A firefighter from Dartmouth, N.S., has spent the last eight days walking through muddy paths and across bridges to get to the Mount Everest base camp in Nepal.
“The overall view of the Himalayas is incredible and hard to describe — beyond breathtaking,” said Andrew Maggio in an email, who reached the camp on Sunday.
He was able to see the base and the top of Mount Everest, but the rest of it was obscured by some of the other mountains in the area.
“Seeing the campsites of the actual climbers off in the distance is impressive as there were so many since the month of May is the start of the peak climbing season for those attempting the summit,” said Maggio.
‘Widening my view of the world’
The base camp is a chance for hikers to get to see Mount Everest up close, but to actually climb the mountain, an expensive climbing permit is required from the Nepal government.
“I feel that I benefited from the whole experience by widening my view of the world and learning about other cultures,” said Maggio, who has been planning to do the hike ever since 2015.
He said he was inspired to do the hike by a former co-worker.

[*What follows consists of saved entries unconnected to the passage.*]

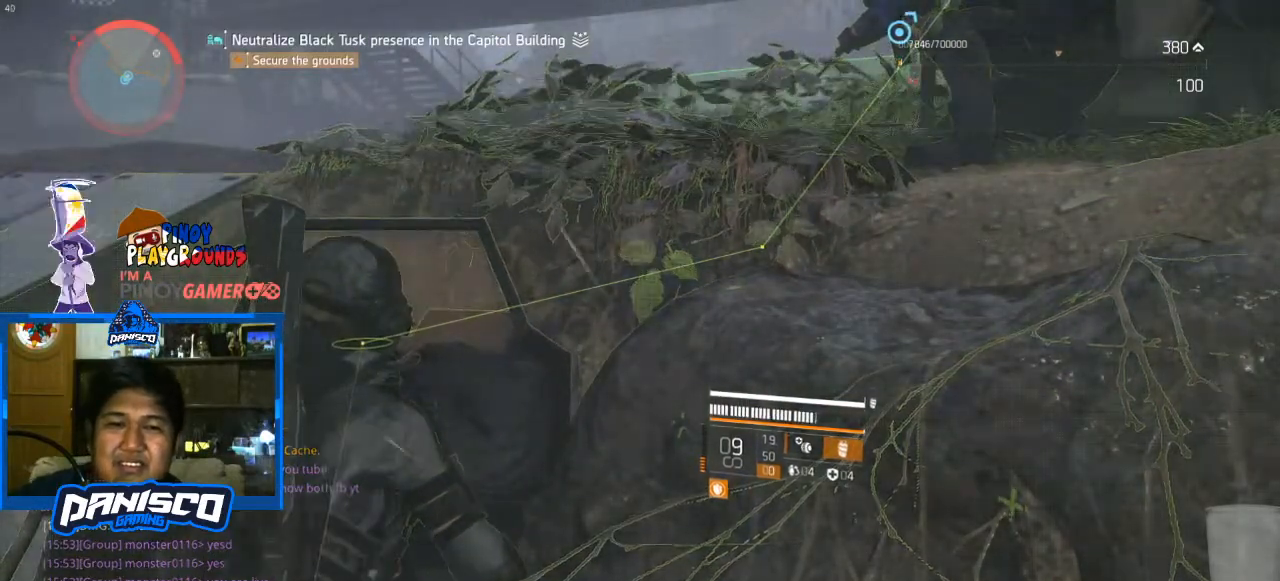
{"keys": ["w"], "mouse": [], "events": [[367, "w", "down"]]}
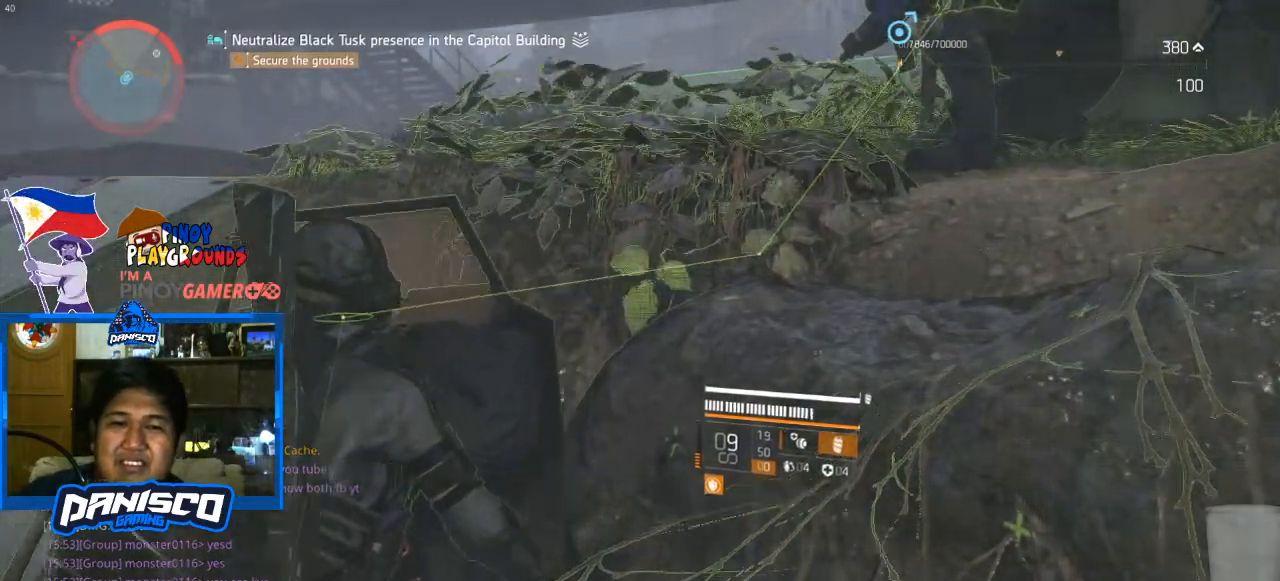
{"keys": [], "mouse": [], "events": [[200, "w", "up"]]}
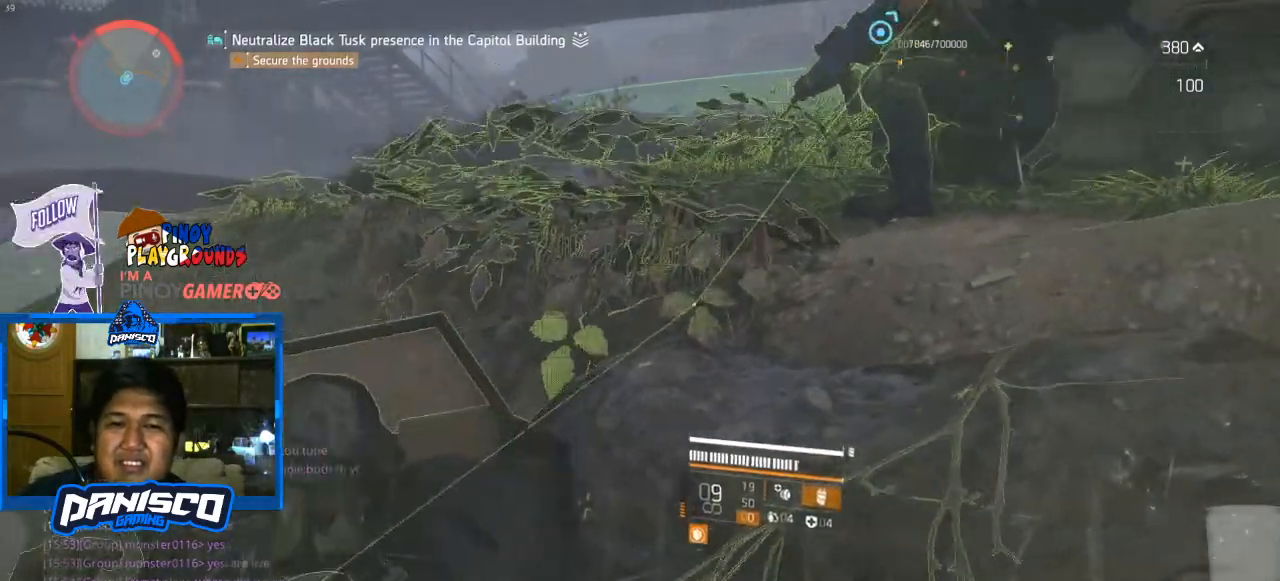
{"keys": ["a"], "mouse": [], "events": [[67, "s", "down"], [133, "a", "down"], [367, "s", "up"]]}
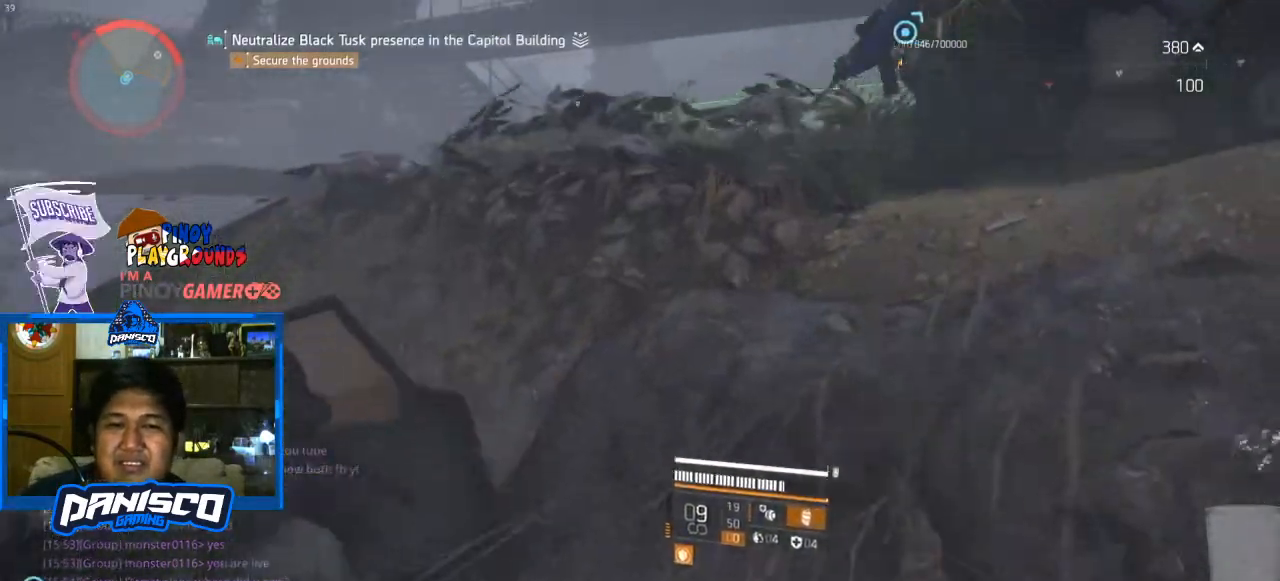
{"keys": ["w"], "mouse": [], "events": [[100, "w", "down"], [133, "a", "up"]]}
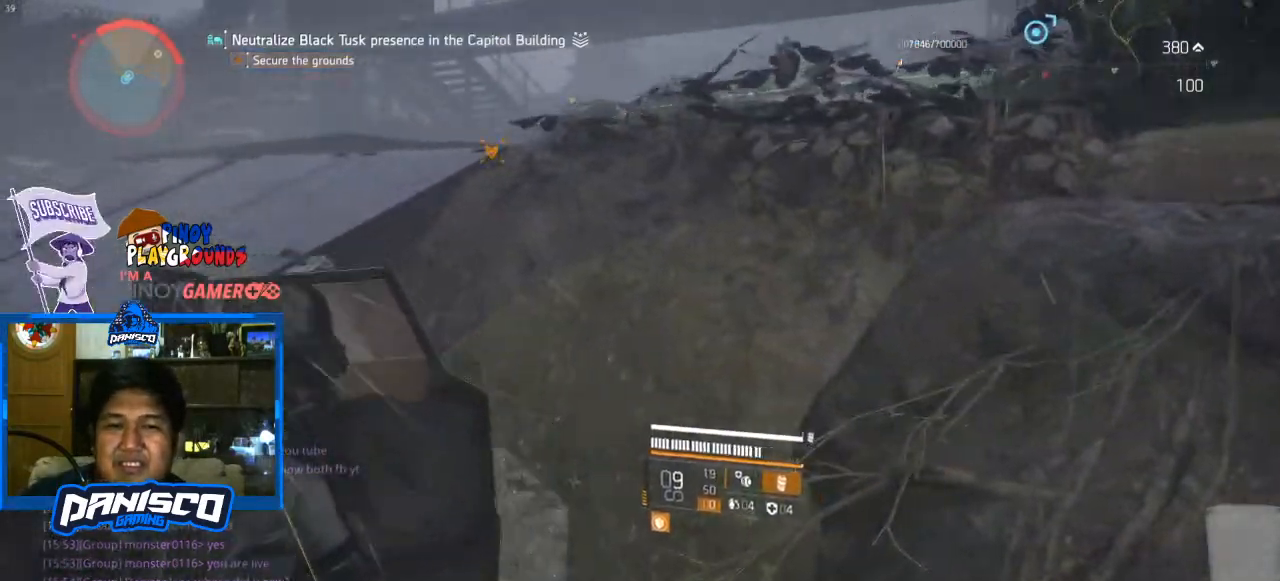
{"keys": ["d"], "mouse": [], "events": [[33, "w", "up"], [433, "d", "down"]]}
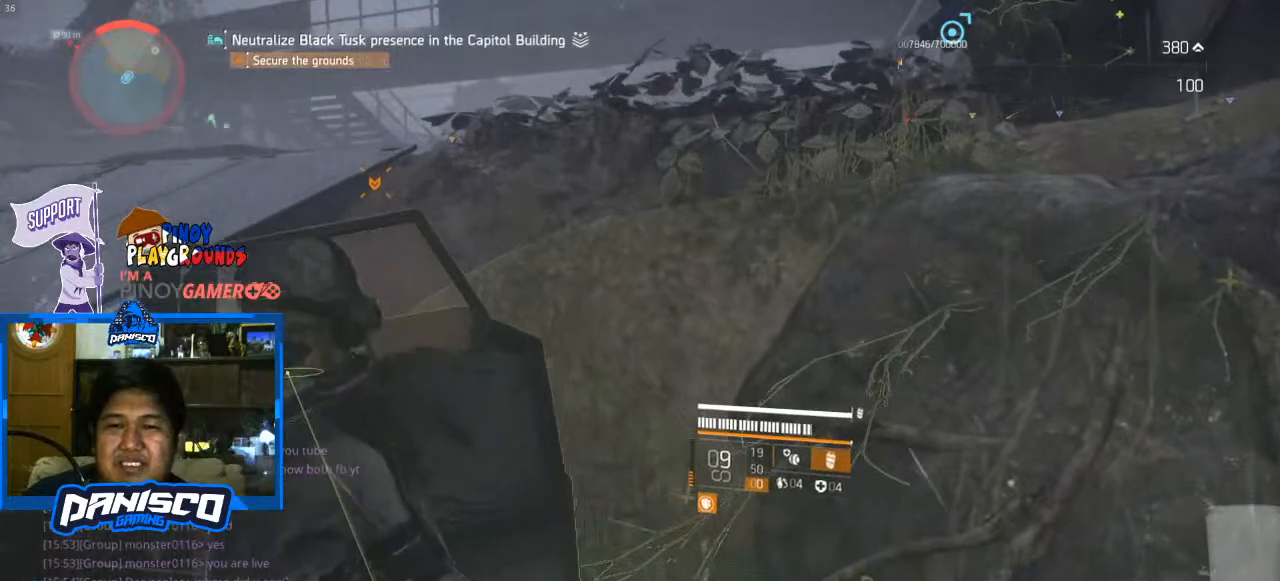
{"keys": ["a", "s"], "mouse": [], "events": [[233, "d", "up"], [367, "a", "down"], [400, "s", "down"]]}
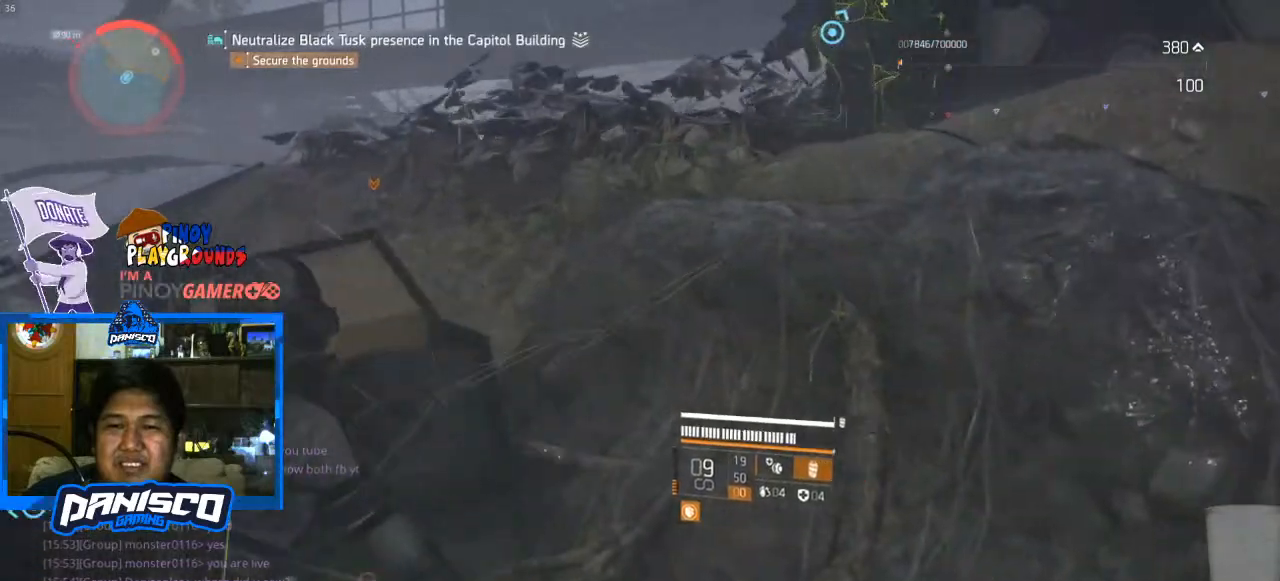
{"keys": ["a", "s"], "mouse": [], "events": []}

“She and I both booked our trip through G Adventures for May 2015, but after the tragic earthquake that struck Nepal in April of that year, we were forced to cancel our plans,” Maggio said.
Preparing for the trek
Happy Mother’s Day from the Mount Everest base camp on May 12.
“It wasn’t until this year that I had both the time and resources to follow through with my original plan,” he added.
For the last couple of months, he has been preparing for the trip physically.
Maggio said that he feels fortunate that Halifax’s fire department “encourages a healthy lifestyle.”
“All the stations have a treadmill along with some other fitness equipment. Each shift… I would try to get a short walking workout in on the treadmill while wearing either a weighted vest or my hiking backpack loaded up with some weight.”
He’s also a part-time primary care paramedic with Emergency Health Services’ Ground Ambulance Services and has been with them for eight years.
Maggio said his biggest challenge in doing the trek was trying to adjust to the altitude. Normally, people would get headaches or nausea as oxygen levels lessen at high elevations.
“I did find it a bit of a struggle to catch my breath until I could get myself into a comfortable pace and control my breathing,” Maggio said.
“Also, staying hydrated is really important for helping prevent altitude sickness. The challenge there was unless we were buying bottled water, we had to treat the water that we would fill our reusable bottles up with.”
Maggio said he’ll be enjoying the rest of his trip in Nepal and that he’s planning to go onto new adventures.
“I’m very interested in visiting Cambodia to see Angkor Wat temple as well as travelling to Africa to hike Kilimanjaro as well as explore Victoria Falls during the dry season so I can wade out to the edge of the falls in what’s known as the Devil’s Pool.”